== TASK REQUIREMENTS ==
In the records below, reproduce each line from the line with "right ankle: (474, 2038, -6)" up to and including the line with "right shoulder: (751, 240, -12)", and omit the pictures from your answer.

(THE INPUT Opens)

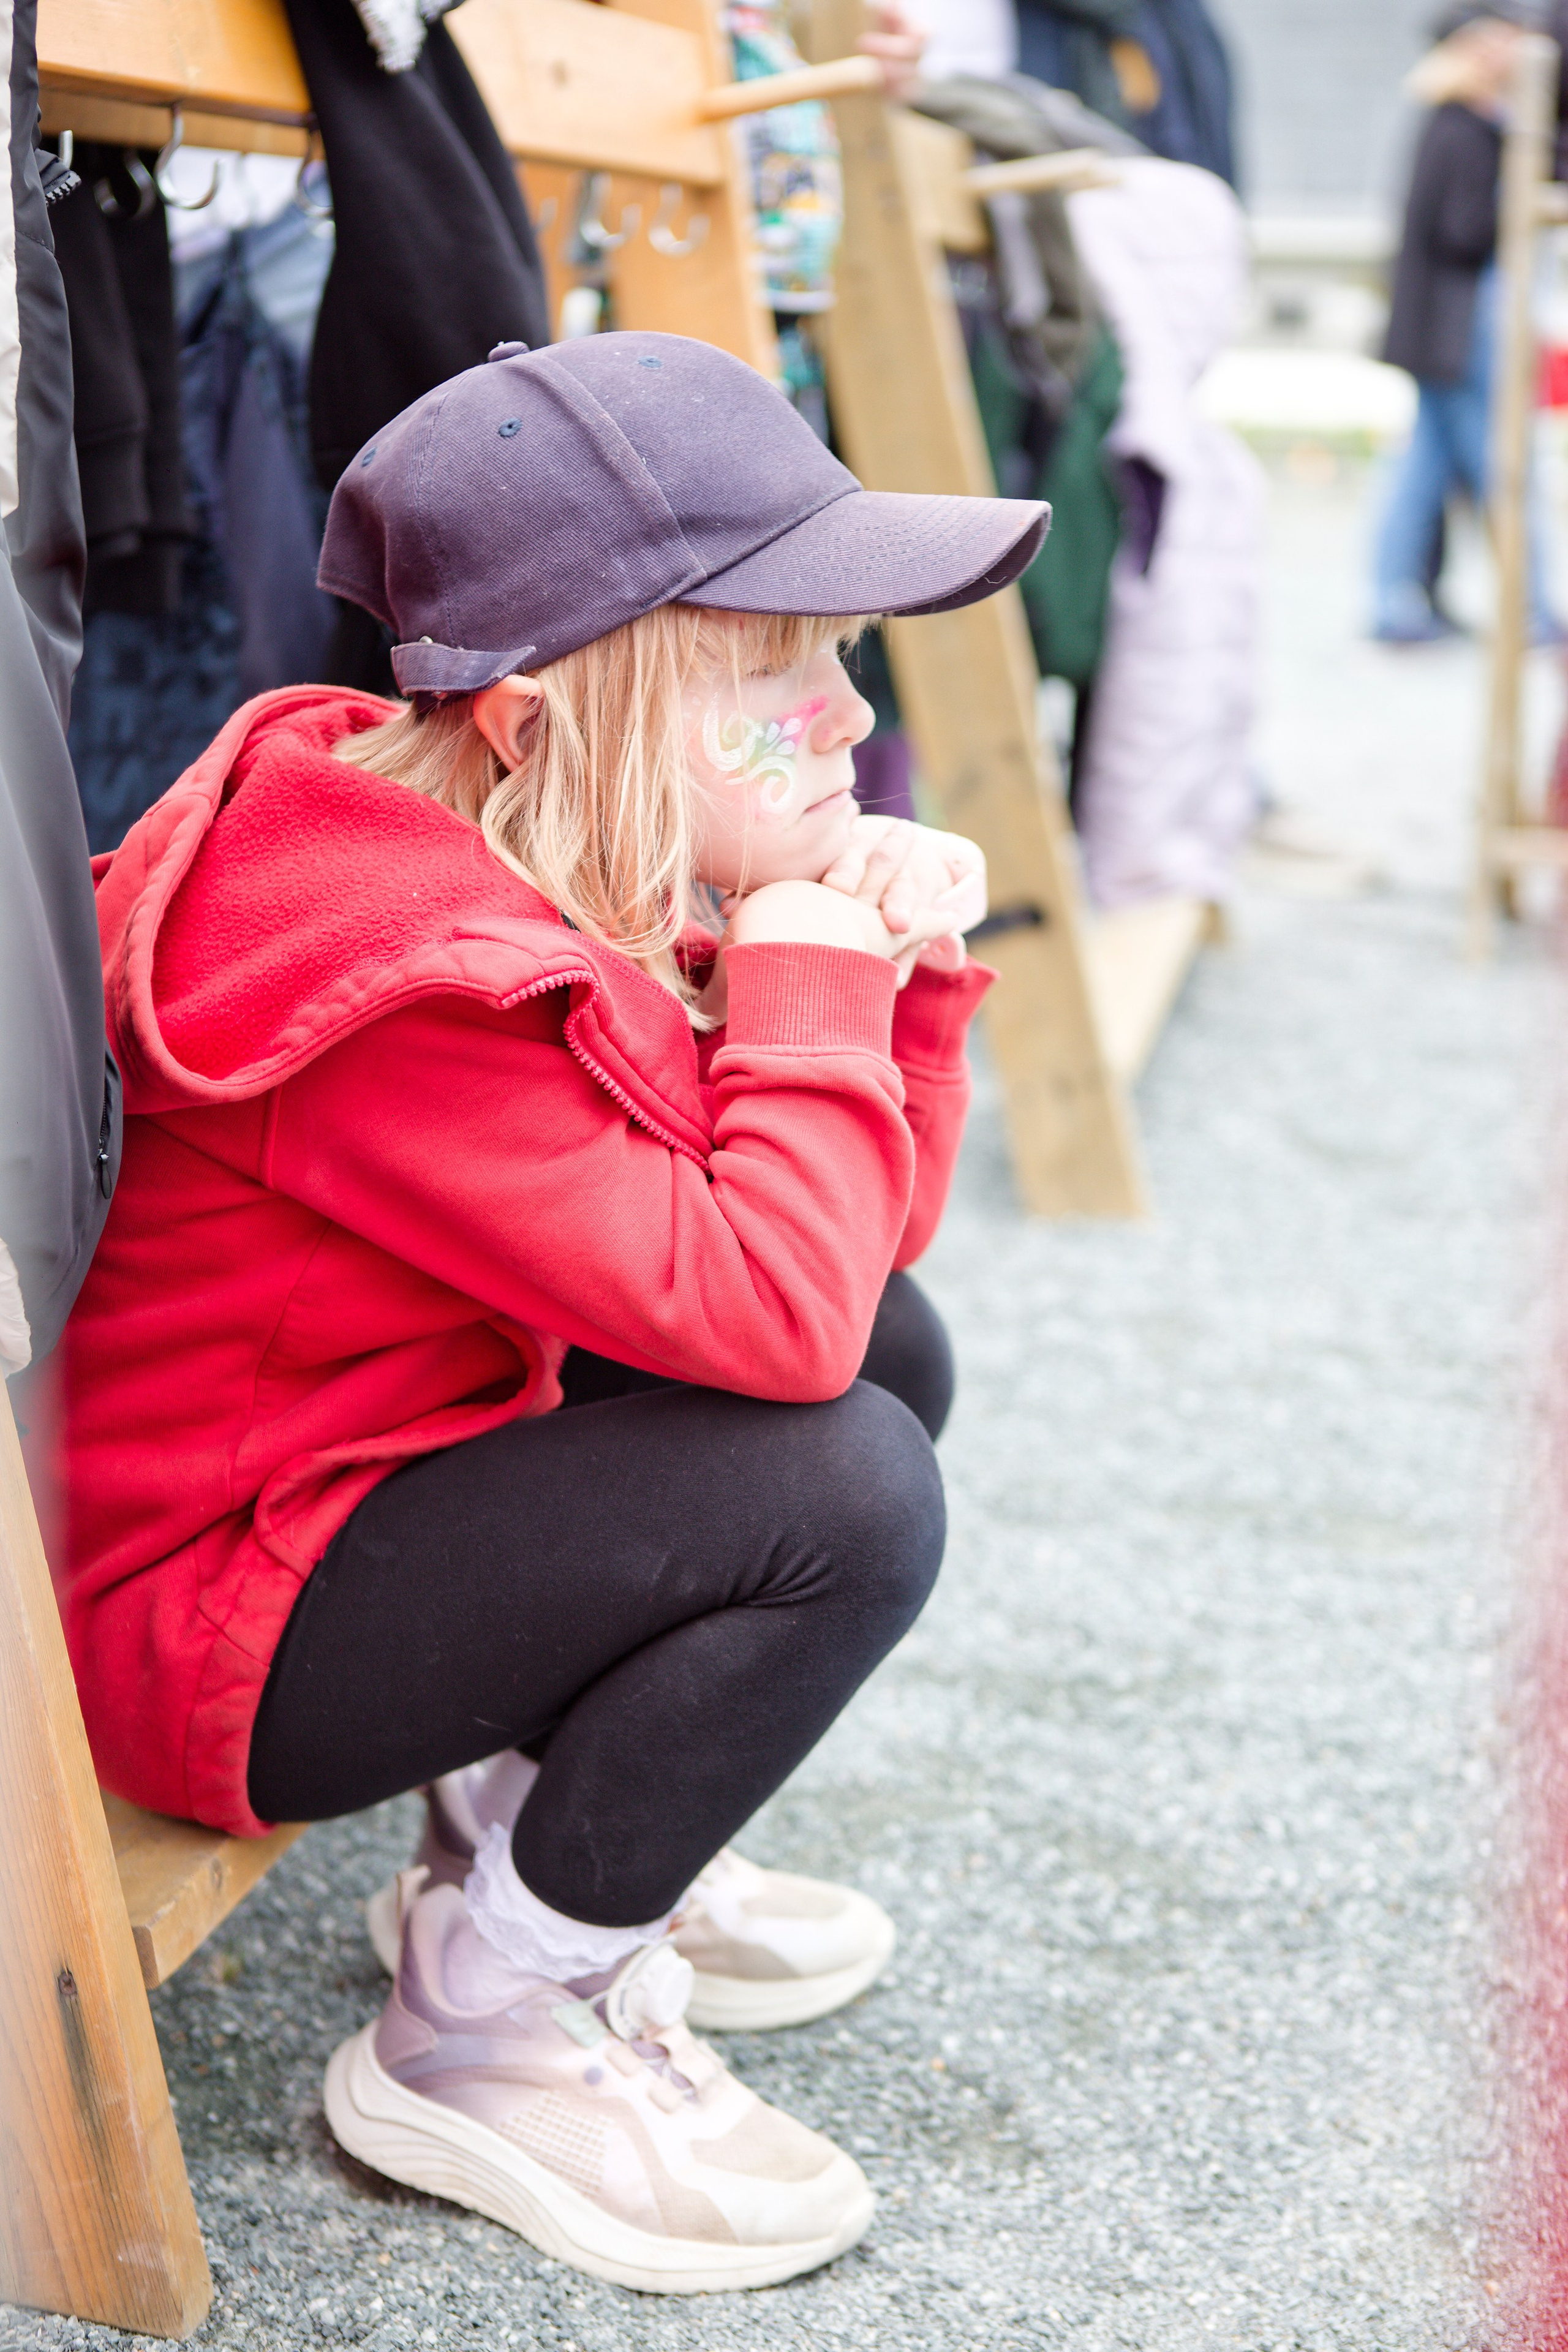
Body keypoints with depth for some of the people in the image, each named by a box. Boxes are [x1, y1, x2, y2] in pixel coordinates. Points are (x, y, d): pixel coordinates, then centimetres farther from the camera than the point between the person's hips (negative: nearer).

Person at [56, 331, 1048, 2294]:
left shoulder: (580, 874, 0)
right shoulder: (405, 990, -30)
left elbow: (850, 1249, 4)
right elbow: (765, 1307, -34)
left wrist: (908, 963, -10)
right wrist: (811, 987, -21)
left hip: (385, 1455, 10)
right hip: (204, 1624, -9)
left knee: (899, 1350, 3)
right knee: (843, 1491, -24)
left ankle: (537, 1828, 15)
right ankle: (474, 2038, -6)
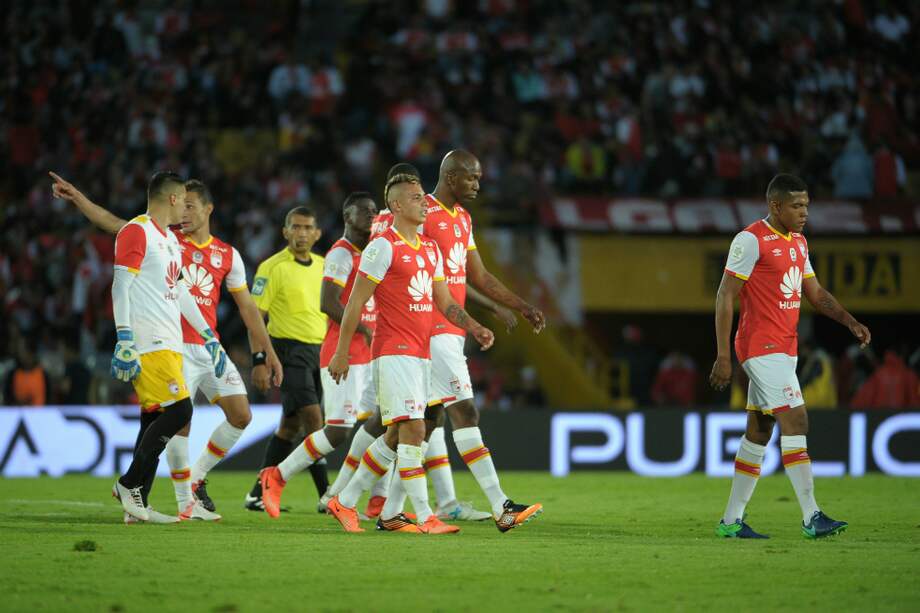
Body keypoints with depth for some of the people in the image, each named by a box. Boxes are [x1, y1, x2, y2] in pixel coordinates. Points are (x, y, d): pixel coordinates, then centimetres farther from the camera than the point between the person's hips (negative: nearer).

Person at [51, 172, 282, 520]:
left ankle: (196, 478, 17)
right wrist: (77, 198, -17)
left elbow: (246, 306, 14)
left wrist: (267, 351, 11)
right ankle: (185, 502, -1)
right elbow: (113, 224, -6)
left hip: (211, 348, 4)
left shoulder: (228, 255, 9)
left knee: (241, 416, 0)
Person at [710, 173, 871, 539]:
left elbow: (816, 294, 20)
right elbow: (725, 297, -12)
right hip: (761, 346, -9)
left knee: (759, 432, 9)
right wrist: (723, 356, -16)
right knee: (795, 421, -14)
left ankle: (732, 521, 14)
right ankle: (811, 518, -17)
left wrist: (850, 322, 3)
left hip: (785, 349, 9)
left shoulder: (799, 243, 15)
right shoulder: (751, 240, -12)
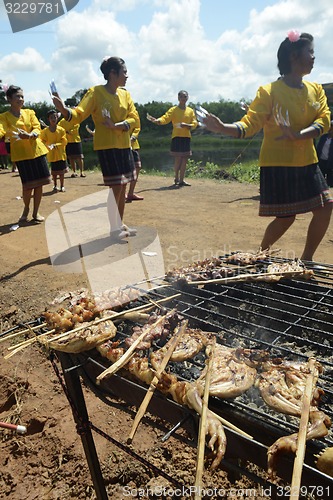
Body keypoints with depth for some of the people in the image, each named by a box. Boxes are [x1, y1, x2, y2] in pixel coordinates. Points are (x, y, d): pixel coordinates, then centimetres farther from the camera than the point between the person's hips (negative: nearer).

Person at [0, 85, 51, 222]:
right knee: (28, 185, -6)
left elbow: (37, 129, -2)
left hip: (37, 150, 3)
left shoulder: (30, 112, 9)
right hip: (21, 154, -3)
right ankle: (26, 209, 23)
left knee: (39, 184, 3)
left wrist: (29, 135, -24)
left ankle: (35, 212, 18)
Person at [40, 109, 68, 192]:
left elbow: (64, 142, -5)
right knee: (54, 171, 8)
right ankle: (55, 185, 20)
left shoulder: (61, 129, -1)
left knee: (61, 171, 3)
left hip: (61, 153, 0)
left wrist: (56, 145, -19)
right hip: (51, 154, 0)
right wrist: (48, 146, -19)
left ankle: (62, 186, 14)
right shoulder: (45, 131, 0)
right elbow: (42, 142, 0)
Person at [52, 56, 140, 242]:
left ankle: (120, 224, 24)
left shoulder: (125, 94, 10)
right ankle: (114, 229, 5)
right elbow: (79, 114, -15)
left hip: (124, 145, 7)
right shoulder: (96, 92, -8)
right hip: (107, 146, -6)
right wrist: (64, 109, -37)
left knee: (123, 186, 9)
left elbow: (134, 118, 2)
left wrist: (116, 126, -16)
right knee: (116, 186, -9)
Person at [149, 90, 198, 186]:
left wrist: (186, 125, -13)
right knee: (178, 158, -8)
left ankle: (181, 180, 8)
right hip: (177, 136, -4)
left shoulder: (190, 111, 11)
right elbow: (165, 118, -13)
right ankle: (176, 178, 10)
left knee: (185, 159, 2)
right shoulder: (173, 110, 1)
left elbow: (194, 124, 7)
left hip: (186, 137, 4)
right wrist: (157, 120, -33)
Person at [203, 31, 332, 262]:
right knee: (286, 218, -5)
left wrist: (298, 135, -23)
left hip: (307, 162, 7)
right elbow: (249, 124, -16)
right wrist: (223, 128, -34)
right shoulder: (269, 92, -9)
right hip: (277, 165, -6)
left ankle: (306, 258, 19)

(THE INPUT Closes)

== ANSWER TO THE PROBLEM ==
right ankle: (474, 2038, -6)
Body keypoints with depth for some of the people in the image, each named by a box. Boxes are [x1, y1, x2, y2] in pixel coordinates. Points are (x, y, d): pixel coordinates, then centimetres farther from the camera than the point between the person's hips (negative: nearer).

Person at [51, 172, 282, 520]:
left ankle: (196, 478, 17)
right wrist: (77, 198, -17)
left elbow: (246, 306, 14)
left wrist: (267, 351, 11)
right ankle: (185, 502, -1)
right elbow: (113, 224, -6)
left hip: (211, 348, 4)
left shoulder: (228, 255, 9)
left knee: (241, 416, 0)
Person at [710, 173, 871, 539]:
left elbow: (816, 294, 20)
right elbow: (725, 297, -12)
right hip: (761, 346, -9)
left knee: (759, 432, 9)
right wrist: (723, 356, -16)
right knee: (795, 421, -14)
left ankle: (732, 521, 14)
right ankle: (811, 518, -17)
left wrist: (850, 322, 3)
left hip: (785, 349, 9)
left shoulder: (799, 243, 15)
right shoulder: (751, 240, -12)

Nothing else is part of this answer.